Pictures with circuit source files
■ ■ ■ ■ ■

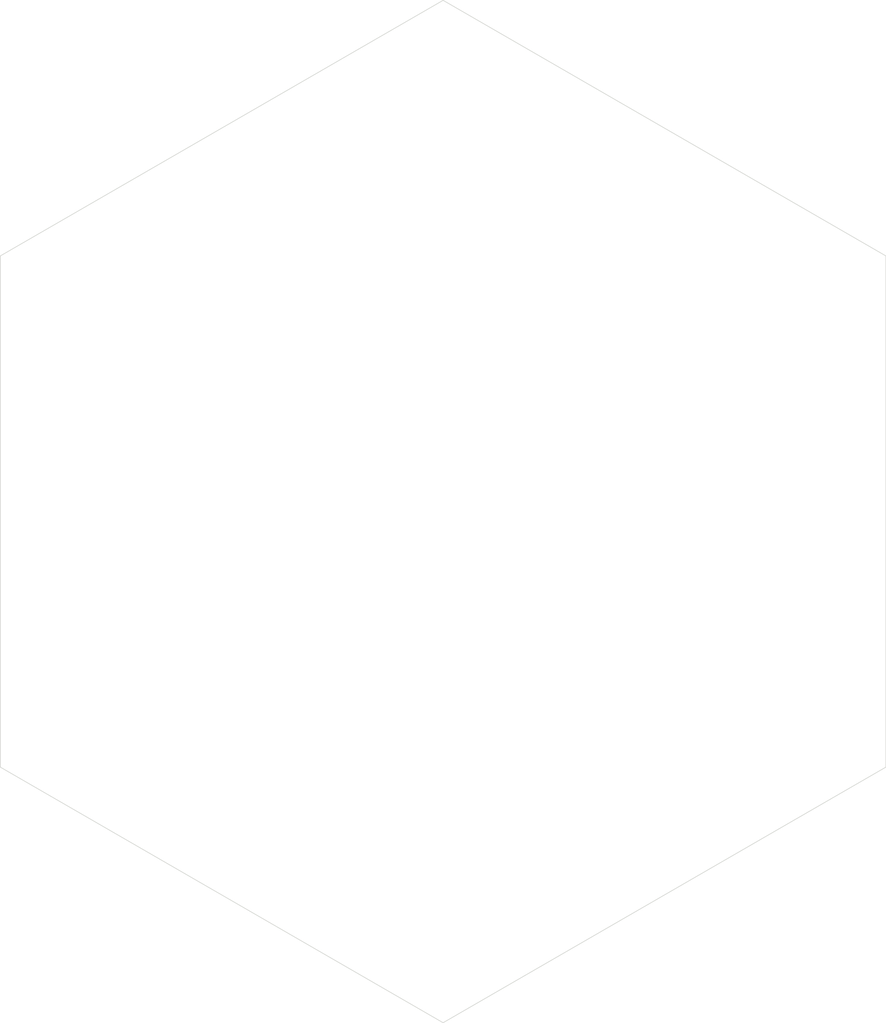
<source format=kicad_pcb>
(kicad_pcb (version 20171130) (host pcbnew 5.1.5+dfsg1-2build2)

  (general
    (thickness 1.6)
    (drawings 12)
    (tracks 0)
    (zones 0)
    (modules 0)
    (nets 1)
  )

  (page A4)
  (layers
    (0 F.Cu signal)
    (31 B.Cu signal)
    (32 B.Adhes user)
    (33 F.Adhes user)
    (34 B.Paste user)
    (35 F.Paste user)
    (36 B.SilkS user)
    (37 F.SilkS user)
    (38 B.Mask user)
    (39 F.Mask user)
    (40 Dwgs.User user)
    (41 Cmts.User user)
    (42 Eco1.User user)
    (43 Eco2.User user)
    (44 Edge.Cuts user)
    (45 Margin user)
    (46 B.CrtYd user)
    (47 F.CrtYd user)
    (48 B.Fab user hide)
    (49 F.Fab user hide)
  )

  (setup
    (last_trace_width 0.2)
    (user_trace_width 0.2)
    (user_trace_width 0.3)
    (user_trace_width 0.4)
    (user_trace_width 0.5)
    (user_trace_width 0.6)
    (user_trace_width 0.8)
    (user_trace_width 1)
    (user_trace_width 2)
    (trace_clearance 0.127)
    (zone_clearance 0.2)
    (zone_45_only no)
    (trace_min 0.2)
    (via_size 0.6)
    (via_drill 0.3)
    (via_min_size 0.4)
    (via_min_drill 0.3)
    (uvia_size 0.3)
    (uvia_drill 0.1)
    (uvias_allowed no)
    (uvia_min_size 0.2)
    (uvia_min_drill 0.1)
    (edge_width 0.05)
    (segment_width 0.2)
    (pcb_text_width 0.3)
    (pcb_text_size 1.5 1.5)
    (mod_edge_width 0.12)
    (mod_text_size 1 1)
    (mod_text_width 0.15)
    (pad_size 1.524 1.524)
    (pad_drill 0.762)
    (pad_to_mask_clearance 0)
    (aux_axis_origin 0 0)
    (grid_origin 133.6 100)
    (visible_elements FFFFFF7F)
    (pcbplotparams
      (layerselection 0x010fc_ffffffff)
      (usegerberextensions false)
      (usegerberattributes false)
      (usegerberadvancedattributes false)
      (creategerberjobfile false)
      (excludeedgelayer true)
      (linewidth 0.100000)
      (plotframeref false)
      (viasonmask false)
      (mode 1)
      (useauxorigin false)
      (hpglpennumber 1)
      (hpglpenspeed 20)
      (hpglpendiameter 15.000000)
      (psnegative false)
      (psa4output false)
      (plotreference true)
      (plotvalue true)
      (plotinvisibletext false)
      (padsonsilk false)
      (subtractmaskfromsilk false)
      (outputformat 1)
      (mirror false)
      (drillshape 1)
      (scaleselection 1)
      (outputdirectory ""))
  )

  (net 0 "")

  (net_class Default "This is the default net class."
    (clearance 0.127)
    (trace_width 0.2)
    (via_dia 0.6)
    (via_drill 0.3)
    (uvia_dia 0.3)
    (uvia_drill 0.1)
  )

  (gr_line (start 100 100) (end 116.8 70.901546) (layer Eco2.User) (width 0.15) (tstamp 61CC4454))
  (gr_line (start 100 100) (end 116.8 129.098454) (layer Eco2.User) (width 0.15) (tstamp 61CC4454))
  (gr_line (start 100 100) (end 83.2 129.098454) (layer Eco2.User) (width 0.15) (tstamp 61CC4454))
  (gr_line (start 100 100) (end 66.4 100) (layer Eco2.User) (width 0.15) (tstamp 61CC4454))
  (gr_line (start 100 100) (end 83.2 70.901546) (layer Eco2.User) (width 0.15) (tstamp 61CC4454))
  (gr_line (start 100 100) (end 133.6 100) (layer Eco2.User) (width 0.15))
  (gr_line (start 100.000016 60) (end 65.359 80) (layer Edge.Cuts) (width 0.05) (tstamp 61CBDA24))
  (gr_line (start 134.641032 80) (end 100.000016 60) (layer Edge.Cuts) (width 0.05) (tstamp 61CBDA24))
  (gr_line (start 134.641032 120) (end 134.641032 80) (layer Edge.Cuts) (width 0.05) (tstamp 61CBDA24))
  (gr_line (start 100.000016 140) (end 134.641032 120) (layer Edge.Cuts) (width 0.05) (tstamp 61CBDA24))
  (gr_line (start 65.359 120) (end 100.000016 140) (layer Edge.Cuts) (width 0.05) (tstamp 61CBDA24))
  (gr_line (start 65.359 80) (end 65.359 120) (layer Edge.Cuts) (width 0.05))

)

</source>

■ ■ ■ ■ ■

◆ Directive ◆
Copy out, word for word, the part of the entries above that begins at the line with "(zone_45_only no)" and ends at the line with "(segment_width 0.2)", including both.

◆ Written solution ◆
    (zone_45_only no)
    (trace_min 0.2)
    (via_size 0.6)
    (via_drill 0.3)
    (via_min_size 0.4)
    (via_min_drill 0.3)
    (uvia_size 0.3)
    (uvia_drill 0.1)
    (uvias_allowed no)
    (uvia_min_size 0.2)
    (uvia_min_drill 0.1)
    (edge_width 0.05)
    (segment_width 0.2)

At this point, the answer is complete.